## DOCUMENT PASSAGE:
Two Iowa conservation organizations have joined forces to create a future public natural area just south of Council Bluffs adjacent to U.S. Highway 275.

The 506-acre site is currently owned by Iowa Natural Heritage Foundation and The Nature Conservancy in Iowa. Once fundraising is complete, the site will be transferred to the Iowa Department of Natural Resources for ownership, management and public use.

Located at 50227 221st St., the site, currently called Green Hill Ranch, contains classic Loess Hills topography — peak-and-saddle cascading hills, oak savanna and pockets of remnant prairie — along with views toward downtown Omaha.

In June 2017, The Nature Conservancy and Iowa Natural Heritage Foundation jointly purchased the property. The two organizations are seeking grant funding and private donations to help complete the $3 million project. Nearly 2/3 of that total has been raised through pledges or grants from the following organizations:

  • The Iowa West Foundation
  • MidAmerican Energy Foundation
  • Resources Enhancement and Protections (REAP) program
  • Iowa Department of Natural Resources
  • Neotropical Migratory Bird Conservation Act
  • Loess Hill Missouri River Parks to People (Iowa Parks Foundation)

## ENTRIES PROVIDED:
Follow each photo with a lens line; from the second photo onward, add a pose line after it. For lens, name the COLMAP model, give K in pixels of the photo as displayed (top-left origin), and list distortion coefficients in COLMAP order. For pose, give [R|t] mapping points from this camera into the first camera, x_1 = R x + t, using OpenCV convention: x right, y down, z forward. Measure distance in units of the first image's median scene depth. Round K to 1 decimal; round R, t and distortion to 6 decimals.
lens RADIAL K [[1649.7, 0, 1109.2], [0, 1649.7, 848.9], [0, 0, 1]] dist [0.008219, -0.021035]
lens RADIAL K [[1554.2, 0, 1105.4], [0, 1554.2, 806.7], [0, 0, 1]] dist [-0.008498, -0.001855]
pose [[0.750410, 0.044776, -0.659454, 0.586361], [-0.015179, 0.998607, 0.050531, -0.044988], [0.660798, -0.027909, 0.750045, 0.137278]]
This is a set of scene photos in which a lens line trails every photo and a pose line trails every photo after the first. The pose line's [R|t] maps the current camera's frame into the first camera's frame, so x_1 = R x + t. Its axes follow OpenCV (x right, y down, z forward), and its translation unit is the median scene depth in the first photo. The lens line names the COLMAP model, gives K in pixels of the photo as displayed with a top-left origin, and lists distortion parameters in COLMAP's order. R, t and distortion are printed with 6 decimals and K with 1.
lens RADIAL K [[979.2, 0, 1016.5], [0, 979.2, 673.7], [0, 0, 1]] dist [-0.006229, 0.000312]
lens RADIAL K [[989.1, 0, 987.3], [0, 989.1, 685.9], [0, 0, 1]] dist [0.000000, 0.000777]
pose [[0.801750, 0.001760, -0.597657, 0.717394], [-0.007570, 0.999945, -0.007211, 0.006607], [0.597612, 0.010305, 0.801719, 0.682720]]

## TASKS TO COMPLETE:
A - In the text on the Council Bluffs natural area, why are the two organizations seeking grant funding and private donations?
B - Translate into Spanish the following sentence from the text on the Council Bluffs natural area: "In June 2017, The Nature Conservancy and Iowa Natural Heritage Foundation jointly purchased the property."
C - Reproduce the passage of the text on the Council Bluffs natural area that begins with "Two Iowa conservation" and ends after "and public use.", substituting "public recreation" for "public use".

## RESULTS:
A - They are seeking grant funding and private donations to help complete the $3 million project. Once fundraising is complete, the site will be transferred to the Iowa Department of Natural Resources for ownership, management and public use.

B - En junio de 2017, The Nature Conservancy y la Iowa Natural Heritage Foundation compraron conjuntamente la propiedad.

C -
Two Iowa conservation organizations have joined forces to create a future public natural area just south of Council Bluffs adjacent to U.S. Highway 275.

The 506-acre site is currently owned by Iowa Natural Heritage Foundation and The Nature Conservancy in Iowa. Once fundraising is complete, the site will be transferred to the Iowa Department of Natural Resources for ownership, management and public recreation.